Tuesday, July 21, 2009


Even when I must walk through the darkest valley, I fear no danger, for you are with me... (Psalm 23:4, NETBible)

It's Sunday night. The kids are excitedly planning what they'd like to do with the next 7 Summer days. We have to disappoint their plans for Monday by announcing that we have hematology clinic at Children's Hospital at 10. Running low on time and cash, I fail to call a sitter, so both little ones will have to make the trip.

Anxiety rises. "Do we have to go?", he pleads. He's scared. Even so, we get them settled in for the night.

Morning comes and the hurried pace begins. Do we have all his medical supplies packed for treatment? Do I have snacks and drinks packed for everyone to satisfied during the overly long appointment? Are the kids cleaned and dressed on time? Have they packed toys to help the time pass? Do I have everything? As usual, I'm running late.

Whew! We're here. There's a long line to check in at the hematology and oncology clinic today. We're ushered into our exam room, no bigger than 10 feet by 10 feet, where we'll reside for the next 3 1/2 hours while the parade of professionals streams through.

First, comes the social worker, asking the survey questions then addressing all the psycho-social issues we're dealing with. We're advised to start teaching our 9 year old to only aim towards career choices that provide good, big-company insurance benefits and safe activities. No future as a police officer or small business owner for him!

Next, comes the financial counselor. Is our health insurance the same? Is Medicaid still our secondary insurance? What about the financial assistance program that dropped us because we'd reached our maximum number of allowed years of participation? Are there any other assistance programs for us, the working poor, or do we have to be jobless? The kids are getting restless now, wrestling in this little space.
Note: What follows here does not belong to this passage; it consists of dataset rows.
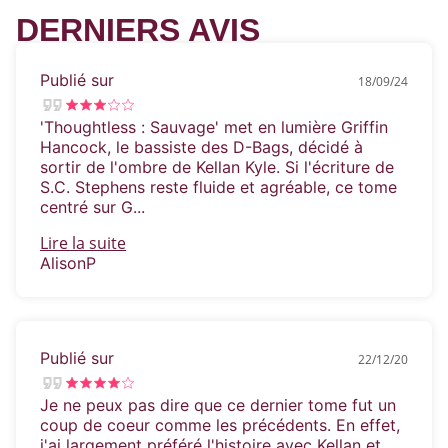
DERNIERS AVIS
Publié sur
18/09/24
'Thoughtless : Sauvage' met en lumière Griffin
Hancock, le bassiste des D-Bags, décidé à
sortir de l'ombre de Kellan Kyle. Si l'écriture de
S.C. Stephens reste fluide et agréable, ce tome
centré sur G...
Lire la suite
AlisonP
Publié sur
22/12/20
Je ne peux pas dire que ce dernier tome fut un
coup de coeur comme les précédents. En effet,
j'ai largement préféré l'histoire avec Kellan et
Our medication provider is next. There are no concerns or issues there, so we turn to personal conversation. These people become like family when they're such a regular, important part of your life.

The physical therapist is next. Examining range of motion for every joint, every muscle takes quite awhile. He has found a sprained shoulder that our son hid from us. It seems he'll be okay. Our youngest is now crawling the walls. Dad takes her for a walk. The therapist tries to impress upon our boy the need to get back to regular low-impact exercise like swimming and biking, in order to build strength and prevent internal bleeding.
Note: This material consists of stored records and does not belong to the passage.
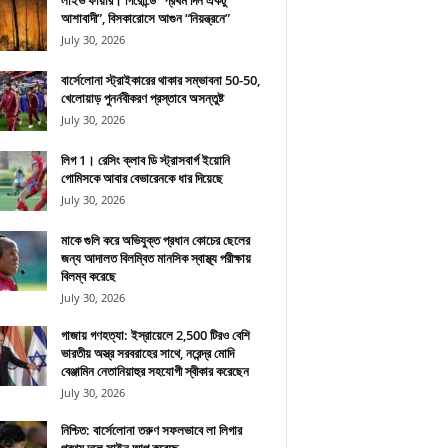
লাইভ ফায়ার। গিরোন্ডে “প্রথম দিন একটু
আশাবাদী”, বিসকারোসে আগুন “নিয়ন্ত্রনে”
July 30, 2026
বার্সেলোনা স্ট্রাইকারের থাকার সম্ভাবনা 50-50,
খেলোয়াড় পুনর্নবীকরণ প্রস্তাবে অসন্তুষ্ট
July 30, 2026
লিগ 1। রেসিং ক্লাব ডি স্ট্রাসবার্গ ইয়োনি
গোমিসকে আবার বেভারেনকে ধার দিয়েছে
July 30, 2026
মাকে গুলি করে অভিযুক্ত প্রধান কোচের ছেলের
জন্য আদালত বিলম্বিত মানসিক স্বাস্থ্য পরীক্ষায়
বিলম্ব করেছে
July 30, 2026
গাজায় গণহত্যা: ইস্রায়েলে 2,500 টিরও বেশি
ভারতীয় অস্ত্র সরবরাহের সাথে, নরেন্দ্র মোদি
বেঞ্জামিন নেতানিয়াহুর সহযোগী স্বীকার করেছেন
July 30, 2026
নিশ্চিত: বার্সেলোনা তরুণ সফলভাবে লা লিগার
Ah, the hematologist is finally here! She has an inquisitive student with her, who thinks the disruptive behavior of our youngest is hilarious. Since we can't hear the doctor, another tour of the floor takes place with Dad and the energetic tag-along. A reasonably good exam results. Can we get out of here now?

No such luck! The nurse coordinator still needs to see us. She introduces us to the professional who will fill in for her during her imminent maternity leave. She runs through her litany of questions, followed by discussions of training our local school and hospital staff.

The worst part is saved for the last. We're all escorted down to the research lab. After much coaching, compromising and comforting, he refuses to cooperate with putting the IV line in his arm. Dad and a nurse need to physically restrain him as he sobs and cries out in terror. For the next 15 minutes he sweats and whimpers as vial after vial after vial of blood is drawn for tests and studies. He's getting light-headed and finally leans into Dad for relief. Once the blood is drawn, I infuse, all the while his restless little sister waiting at the door.

THIS is one of the darkest valleys we are required to face every 6 months. There's no escaping it -- We've been assigned this diagnosis for life. Facing all the angles of dealing with this disorders for 4 concentrated hours leaves you feeling like you've been spun around and turned on your head once you're finished. It's difficult to think in a logical, sequential order after an appointment like that. Tempers flare. A good meal and refreshing sleep can't come fast enough.

Even so, He is with us. We have nothing to fear. Though we're exhausted, we have HOPE. This is just one more step we need to get through to get on with the daily living. How do parents who don't have HIM do it?

1 comment:

  1. ((hugs)) to you Barabara. I'm sorry it was so rough on you, and on everybody. Thank you for sharing your experience in the honest YET encouraging way that you have!

    "w know that suffering produes perseverance; perseverance, character; and character hope, and hope does not disappoint us, because God has poured out His love into our hearts by the Holy Spirit, whom He has given us." (Romans 5:3b,5)..."We thank God for you, mentioning you in our prayers...Your endurance is inspired by hope in our Lord Jesus Christ".